The '3,000% a year' figure seems to have been plucked out of air - not that I disagree that private health might be unreasonably costly in China...

Health care in China is generally costly, and the whole system is riddled with profiteering and corruption.

Luckily, my only experience was in the hospital in Sanlitun, late at night a few years ago. My girlfriend had been hit by a car (was alright though)... They didn't have any toilet paper in the hospital. When I asked at the front desk they said I had to go out to buy it myself, and denied having any sort of absorbant paper fit for the job - which was obviously very hard to believe...
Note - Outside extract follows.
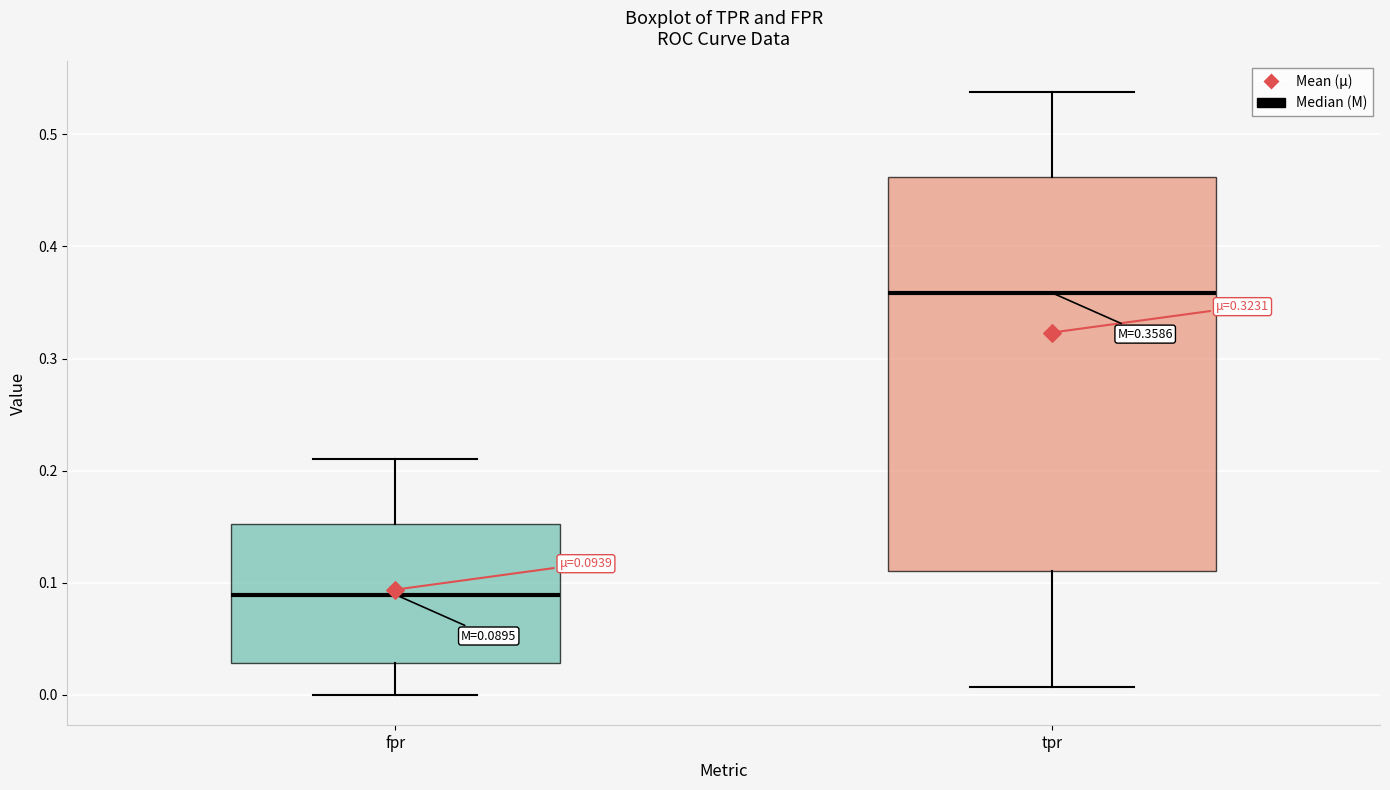

Which box is the tallest, from its lower edge to its upper edge?

tpr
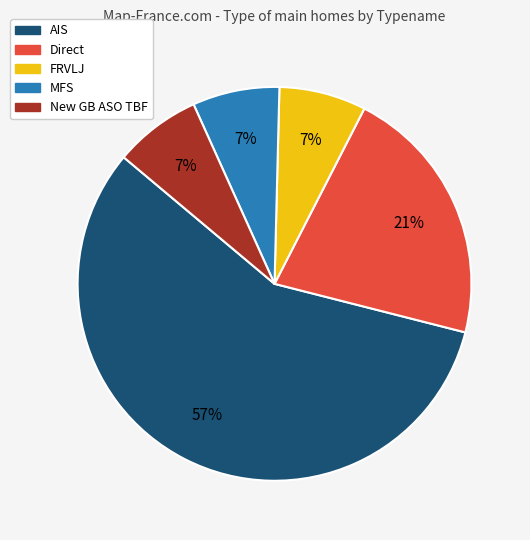

What is the largest slice in the pie chart?

AIS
When I had got back from the nearest xiaomaibu, I had to take my girlfriend to the toilet carrying her in one hand, while holding up the stupid IV drip she had been given - no doubt because the hospital got kickbacks from the drug company for doing so... - in the other, taking care to hold it high enough, while some stupid nurse gawped at us and didn't offer any help whatsoever (I didn't ask because I wanted to see whether she would volunteer...). My girlfriend had some sort of scan which cost about 500 rmb, and the total bill came to around 1,300 rmb I seem to remember. She even ended up going to another hospital a few days later for another scan because apparently the one in sanlitun wasn't that good.

The huge "Serve the People" sign outside the hospital seemed hugely ironic after the whole experience.

Why doesn't the journalist investigate the practice of Parkway Health, the Singaporean private health care provider or other companies which may be owned by Singaporeans/ Taiwanese? or by Americans? or Canadians?
Definitely these companies are making $$$ fleecing the ignorant Chinese in China.
Who own those private health care providers in China? Taiwanese? Singaporeans? The Chinese government and law should investigate into these companies and prosecute them! The govt prosecute non-health industry people for their shady activities!
No wonder Singapore and Taiwan have enviable health care ...they are all depending upon their huge earnings from China!